# My basement money pit



## punch (Mar 11, 2007)

started work on a home theatre last year, working in my spare time, when funds permit...

the room is 'sound proofed", 15x22', 2 levels, carpeted, etc... have lots of small details, and plan on adding remote lights, better projector and screen (currently using a used ebay special), etc... it is functioning as we speak, and I have watched lots of movies....


----------



## BooGirl666 (Jul 29, 2006)

Looking good punch!


----------



## slimy (Jul 12, 2006)

Where's the beer refrigerator?


Looks like a fun place to be.


----------



## Lilly (Jun 13, 2006)

Wow Looks nice Punch
These chairs I seen at a store called "hobo" here would be perfect... nice and comfy and they have the cup holders..they are made for movie spaces like yours


----------



## Richie (Jan 4, 2007)

Excellent project you have there.

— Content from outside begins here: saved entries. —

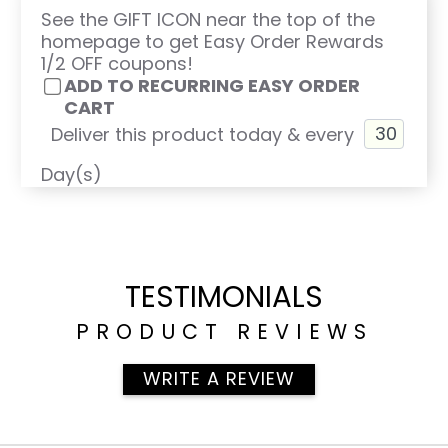
See the GIFT ICON near the top of the
homepage to get Easy Order Rewards
1/2 OFF coupons!
ADD TO RECURRING EASY ORDER
CART
Deliver this product today & every
Day(s)
TESTIMONIALS
PRODUCT REVIEWS
WRITE A REVIEW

BTW...that corner on the right makes for a great place to put a life size standing halloween prop


----------



## turtle2778 (Jul 9, 2006)

And the walls could use some old black and white horror movie posters... Ya know drac, mummy, creature of the black lagoon


----------



## punch (Mar 11, 2007)

all great ideas, like I said it is a work in progress, and there is a bucky who resides down there in a bar stool...


----------